*HOW TO COMPLETE THIS TASK*
Could you copy out the data verbatim, from the line with "Dầu FO tăng từ 550 USD/tấn lên khoảng 1.100" to the line with "cước container và", including both of those lines?

*RECORDS FOR THE EXERCISE*

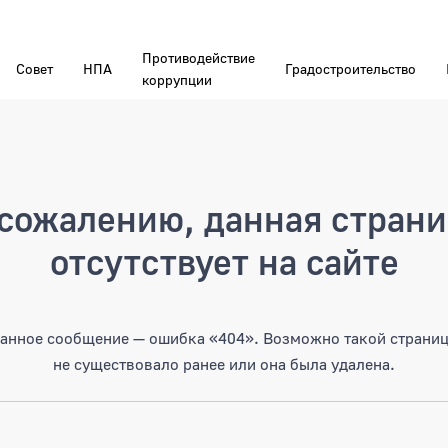
Противодействие
Совет
НПА
Градостроительство
коррупции
а
сожалению, данная стран
отсутствует на сайте
анное сообщение — ошибка «404». Возможно такой страни
не существовало ранее или она была удалена.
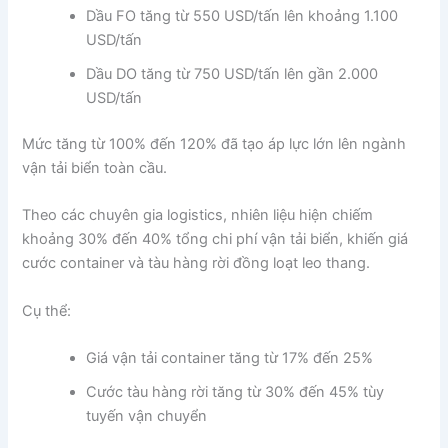
Dầu FO tăng từ 550 USD/tấn lên khoảng 1.100
USD/tấn
Dầu DO tăng từ 750 USD/tấn lên gần 2.000
USD/tấn
Mức tăng từ 100% đến 120% đã tạo áp lực lớn lên ngành
vận tải biển toàn cầu.
Theo các chuyên gia logistics, nhiên liệu hiện chiếm
khoảng 30% đến 40% tổng chi phí vận tải biển, khiến giá
cước container và tàu hàng rời đồng loạt leo thang.
Cụ thể:
Giá vận tải container tăng từ 17% đến 25%
Cước tàu hàng rời tăng từ 30% đến 45% tùy
tuyến vận chuyển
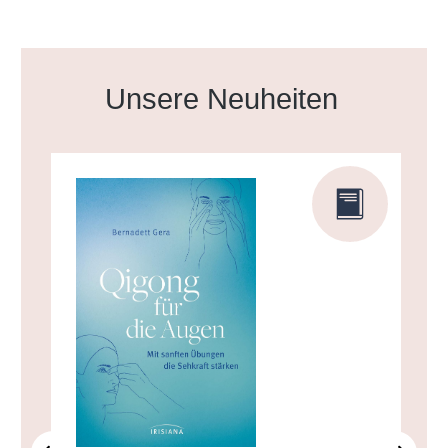
Produktgalerie überspringen
Unsere Neuheiten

*WRITTEN REPLY*
Dầu FO tăng từ 550 USD/tấn lên khoảng 1.100
USD/tấn
Dầu DO tăng từ 750 USD/tấn lên gần 2.000
USD/tấn
Mức tăng từ 100% đến 120% đã tạo áp lực lớn lên ngành
vận tải biển toàn cầu.
Theo các chuyên gia logistics, nhiên liệu hiện chiếm
khoảng 30% đến 40% tổng chi phí vận tải biển, khiến giá
cước container và tàu hàng rời đồng loạt leo thang.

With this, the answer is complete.